_WHAT THE TASK REQUIRES_:
Answer these questions from the transpersonal psychology text below.
1. In what year did the Journal of Transpersonal Psychology publish its "Statement of Purpose"?
2. How many key ideas define a transpersonal orientation according to the Articles of Association for Transpersonal Psychology?
3. What three positions on belief in God does the text say transpersonal psychologists can hold?

_PAGE EXTRACT_:
---+---

Implications for psychology: The quality of identity is far more mysterious than we can presently comprehend. What are the implications for psychology of Grof’s pioneering consciousness research into the psyche’s greater reality revealed by drug and non-drug alterations of consciousness? First, all such expansions of identity beyond usual ego boundaries should be considered valid and real experiences that hint at the multidimensional nature of the human psyche. They tell us something important about the abilities that lie within each individual. There is no a priori reason for supposing otherwise. The data of modern consciousness research indicate that the quality of identity is far more mysterious than we can presently comprehend within the framework of core beliefs currently operative in contemporary schools of psychology (Grof, 2000).
Implications for psychology: Potential for broadening “official” concepts of the self. Second, consciousness research has the potential of overcoming conventional psychology’s highly limited ideas about the nature of the self by introducing original concepts and theories into discussions regarding the nature of the human psyche’s private and collective reality, and by proposing research agendas that promise to give us a greater understanding of human potential and exceptional well-being beyond the norm (Braud & Anderson, 1998). Where old, accepted ideas of selfhood fail to do justice to the multitudinous creativity of personality action, transpersonal psychology dares to conceptualize previously unknown elements of the self and to propose new ways to explore its greater reality.
3. Transpersonal Psychology is Not Limited to Any Particular Philosophy or Worldview.
The original definition of transpersonal psychology articulated in the “Statement of Purpose” of the Journal of Transpersonal Psychology in 1969 does not commit transpersonal psychology or its practitioners to any specific interpretation of transpersonal experiences and behaviors (American Transpersonal Association, 1969).
|
The “Statement of Purpose” of the Journal of Transpersonal Psychology states: “This formulation [of the definition of transpersonal psychology] is to be understood as subject to optional individual or group interpretations, either wholly or in part, with regard to the acceptance of its contents as essentially naturalistic, theistic, supernaturalistic, or any other designated classification”, p. i). Transpersonal psychologists, in other words, can be psychoanalysts, behaviorists, cognitivists, humanists, or neurobiologists. They can be theists, agnostics, or atheists.
Key ideas that define a transpersonal orientation. What differentiates transpersonal psychology from other schools of thought that are committed to other goals and subject matter, other philosophic assumptions and conceptual models, other definitions of psychology and theoretical languages? Transpersonal psychologists - whether they choose to take a biological, environmental, cognitive, psychodynamic, phenomenological, or integral perspective to the study of exceptional human experiences and transformative capacities - will be united in their affirmation of four key ideas articulated in the Articles of Association for Transpersonal Psychology (Sutich, 1972, pp. 93-97) that identify the set of minimal assumptions about the nature of the psyche and it human expression that define a transpersonal orientation.
Impulses toward an ultimate state are continuous in every person.
Full awareness of these impulses is not necessarily present at any given time.
The realization of an ultimate state is essentially dependent on direct practice and on conditions suitable to the individual concerned.
Every individual has the right to choose his [or her] own path.
Each of these data-driven principles is intended to convey a minimal amount of theory-ladened philosophic assumptions about the nature of exceptional human experiences and transformative capacities.

---+---

_RECORDS PROVIDED_:
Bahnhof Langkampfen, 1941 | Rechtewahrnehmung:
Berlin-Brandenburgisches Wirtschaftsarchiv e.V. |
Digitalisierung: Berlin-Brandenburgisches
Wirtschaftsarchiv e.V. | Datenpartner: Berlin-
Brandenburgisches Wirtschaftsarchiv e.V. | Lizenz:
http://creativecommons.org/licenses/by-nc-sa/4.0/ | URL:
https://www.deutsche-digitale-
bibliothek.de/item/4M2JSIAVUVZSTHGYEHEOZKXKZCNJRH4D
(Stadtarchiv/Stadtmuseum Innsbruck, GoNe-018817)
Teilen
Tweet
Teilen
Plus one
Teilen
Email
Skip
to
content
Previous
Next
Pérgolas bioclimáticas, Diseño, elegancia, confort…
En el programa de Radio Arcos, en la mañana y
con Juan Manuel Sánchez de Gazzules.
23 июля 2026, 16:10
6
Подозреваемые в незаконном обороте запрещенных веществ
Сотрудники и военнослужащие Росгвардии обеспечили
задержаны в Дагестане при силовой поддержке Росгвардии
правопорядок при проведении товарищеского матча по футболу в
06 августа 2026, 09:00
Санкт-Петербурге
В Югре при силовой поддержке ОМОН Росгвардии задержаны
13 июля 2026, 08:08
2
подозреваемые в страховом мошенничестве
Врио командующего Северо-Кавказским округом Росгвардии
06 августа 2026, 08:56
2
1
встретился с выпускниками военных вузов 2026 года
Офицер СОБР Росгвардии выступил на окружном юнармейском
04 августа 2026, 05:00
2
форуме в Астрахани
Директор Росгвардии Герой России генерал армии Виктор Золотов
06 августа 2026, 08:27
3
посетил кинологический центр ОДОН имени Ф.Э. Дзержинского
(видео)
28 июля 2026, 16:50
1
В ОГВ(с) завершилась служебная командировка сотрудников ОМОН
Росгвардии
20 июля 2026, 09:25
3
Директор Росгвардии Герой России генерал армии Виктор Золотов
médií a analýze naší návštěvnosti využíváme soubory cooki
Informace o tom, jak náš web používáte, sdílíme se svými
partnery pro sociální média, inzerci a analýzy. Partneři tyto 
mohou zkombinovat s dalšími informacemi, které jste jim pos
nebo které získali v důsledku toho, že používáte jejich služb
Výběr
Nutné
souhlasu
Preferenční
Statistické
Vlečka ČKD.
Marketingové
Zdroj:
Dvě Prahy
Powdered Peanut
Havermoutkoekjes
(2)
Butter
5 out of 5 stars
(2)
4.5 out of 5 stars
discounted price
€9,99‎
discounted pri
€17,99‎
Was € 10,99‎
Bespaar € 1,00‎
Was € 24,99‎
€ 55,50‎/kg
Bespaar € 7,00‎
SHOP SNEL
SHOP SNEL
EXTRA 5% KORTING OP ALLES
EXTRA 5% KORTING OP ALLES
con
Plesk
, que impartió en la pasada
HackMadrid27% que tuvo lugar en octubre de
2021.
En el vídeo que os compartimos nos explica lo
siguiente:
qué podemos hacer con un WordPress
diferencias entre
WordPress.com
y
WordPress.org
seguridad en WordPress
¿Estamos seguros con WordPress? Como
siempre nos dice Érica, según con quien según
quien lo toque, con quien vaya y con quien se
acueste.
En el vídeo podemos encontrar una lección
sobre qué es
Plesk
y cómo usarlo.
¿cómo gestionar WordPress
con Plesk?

---+---

_RESULT BELOW_:
1. 1969
2. Four
3. Theists, agnostics, or atheists